Brooks went on to speak of the importance of Pearl’s work as a foreign correspondent for the Wall Street Journal, sharing several anecdotes from his own career covering events in Russia. Brooks said that personal experience of world events that people like Pearl brought was essential to news coverage.
“In order to actually understand what was happening in the world, you had to go to the places like where Danny went,” Brooks said.
Brooks said his experiences overseas convinced him of the importance of the details, impressions and experiences provided by foreign correspondents in the field.
“To me, that’s the most valuable form of journalism: when you don’t just describe what somebody said, but you go out and describe what it actually feels like to live in a place,” he said.
Brooks added that history is dictated by these often-overlooked details of social and cultural behavior, which can best be observed through the kind of eyewitness journalism Pearl was involved in.
“It’s the patterns of behavior that are unconscious … that actually shape history,” Brooks said.
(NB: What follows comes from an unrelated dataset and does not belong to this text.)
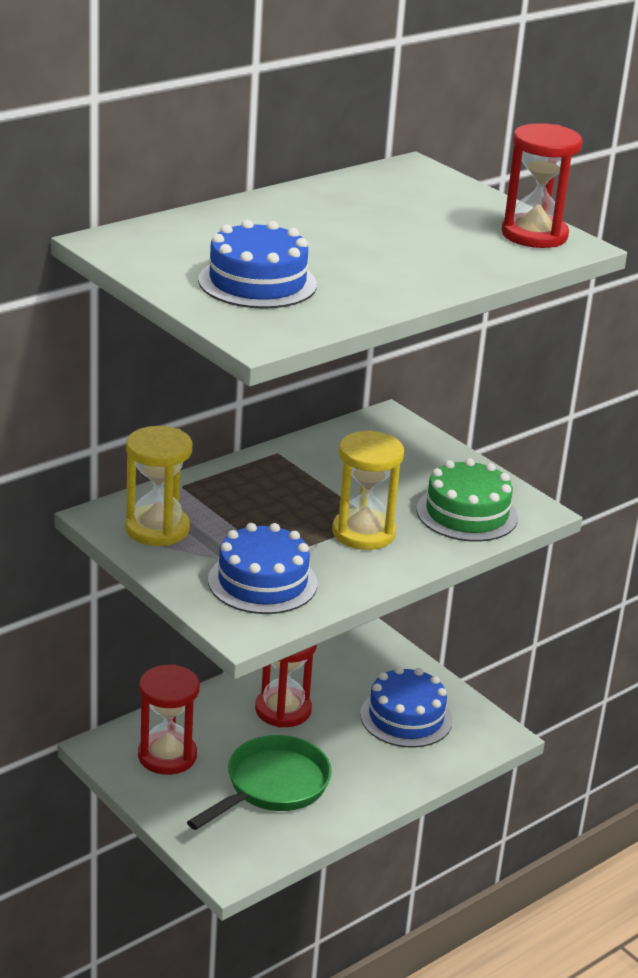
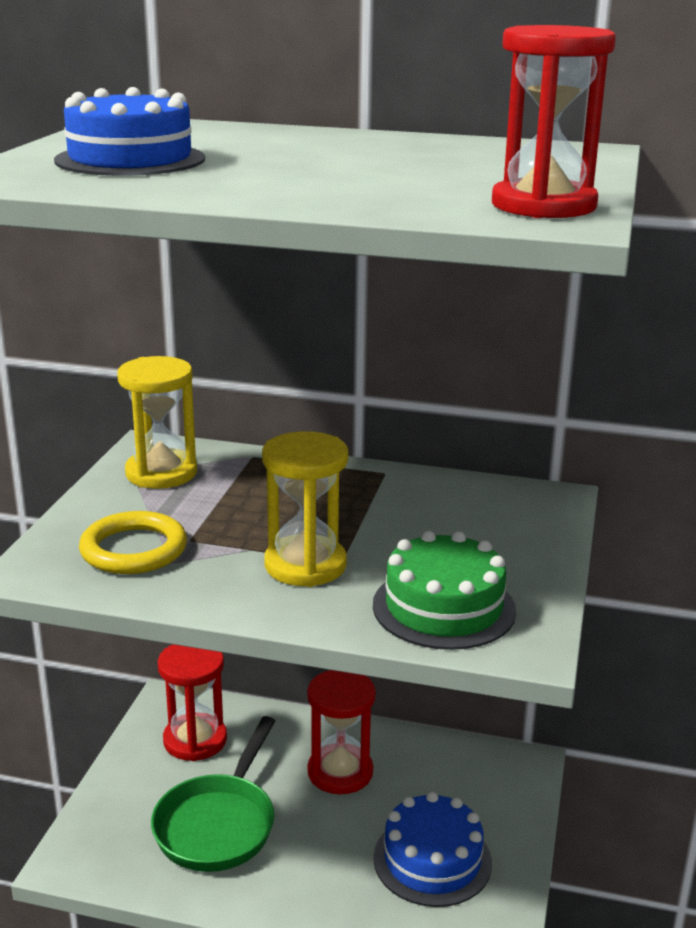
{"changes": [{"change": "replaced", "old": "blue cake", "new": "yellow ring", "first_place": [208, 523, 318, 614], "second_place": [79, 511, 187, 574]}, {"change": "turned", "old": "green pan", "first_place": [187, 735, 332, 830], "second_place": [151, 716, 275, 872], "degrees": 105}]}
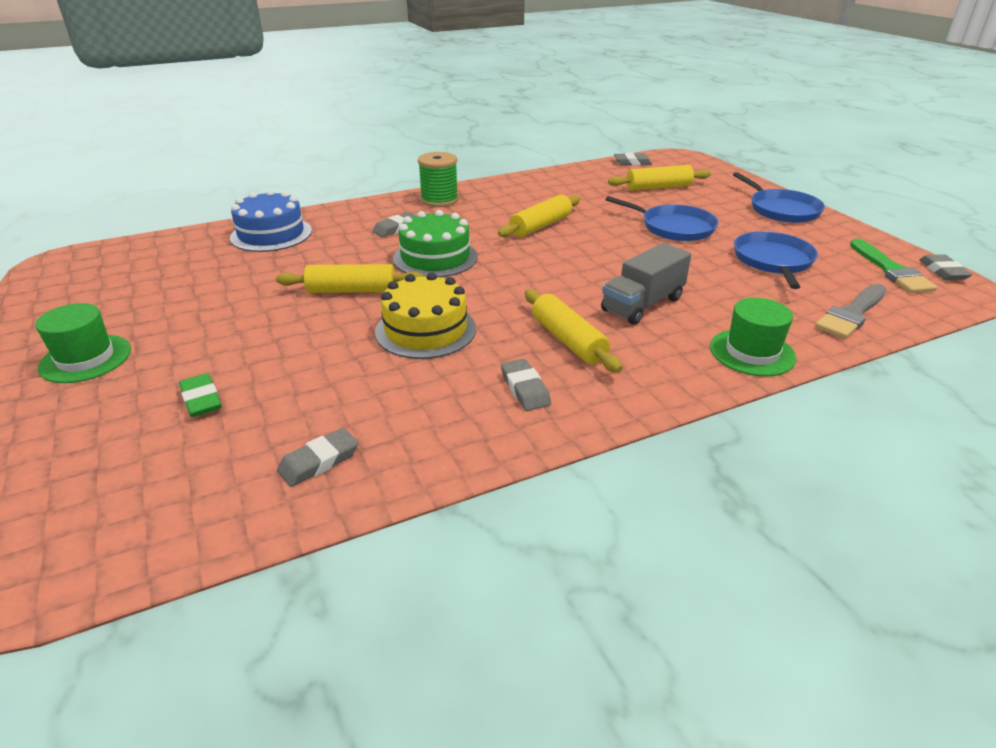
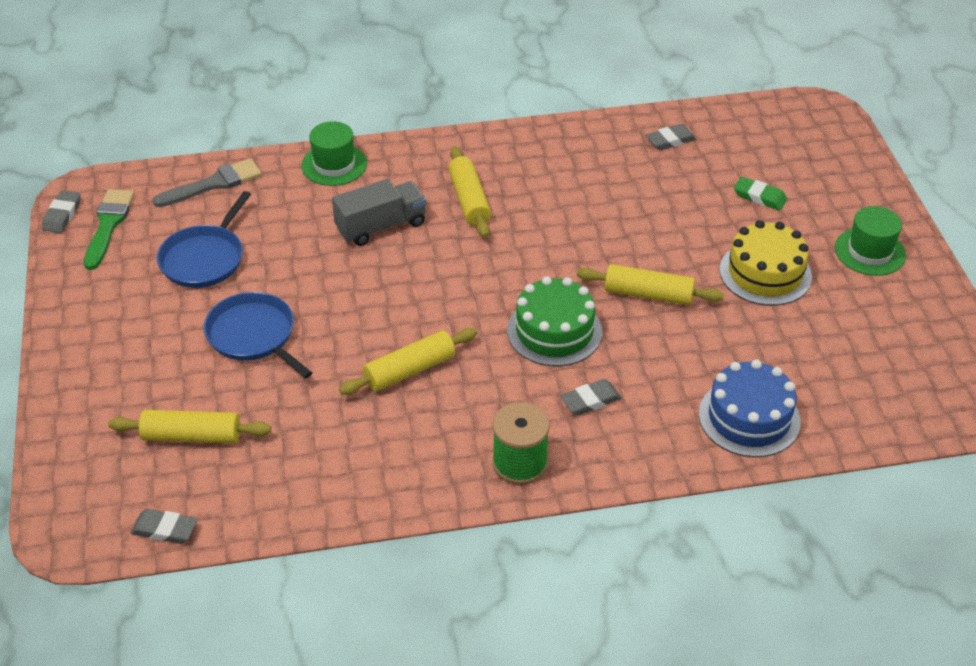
{"changes": [{"change": "removed", "old": "blue pan", "first_place": [733, 172, 825, 223]}, {"change": "moved", "old": "yellow cake", "first_place": [375, 272, 476, 359], "second_place": [719, 220, 812, 306]}, {"change": "removed", "old": "grey eraser", "first_place": [501, 359, 551, 411]}, {"change": "turned", "old": "green eraser", "first_place": [179, 373, 222, 417], "second_place": [734, 177, 787, 210], "degrees": -45}]}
After discussing the importance of Pearl’s work, Brooks then turned his attention to the war in Iraq.
He cited a World Values survey that found that 91 percent of Iraqis would be upset if a foreigner moved into their neighborhood and said that small social details about Iraqi culture could have informed the decision to go to war in Iraq.
“If we had looked at the World Values surveys, we might have had a better understanding of what we were doing,” Brook said.
Brooks said American politicians often overlook these important social and cultural details, to the detriment of foreign and domestic policy.
“If you use the word “˜love’ at a Senate congressional hearing, they look at you like you’re Oprah, but people learn from people they love,” Brooks said.
Sam Ross, a first-year undeclared student, said that he was impressed by Brooks’ ability to incorporate new themes into a discussion of international affairs but found the lecture slightly unfocused and likened it to a sociology lecture.
But Daniela Garcia, a fourth-year psychology student, said she enjoyed the sociological aspects of the lecture.
“He made it a point to emphasize unconscious processes and the way they shape things. … It was the first speech I’d heard that deals with foreign affairs that tied that in,” Garcia said.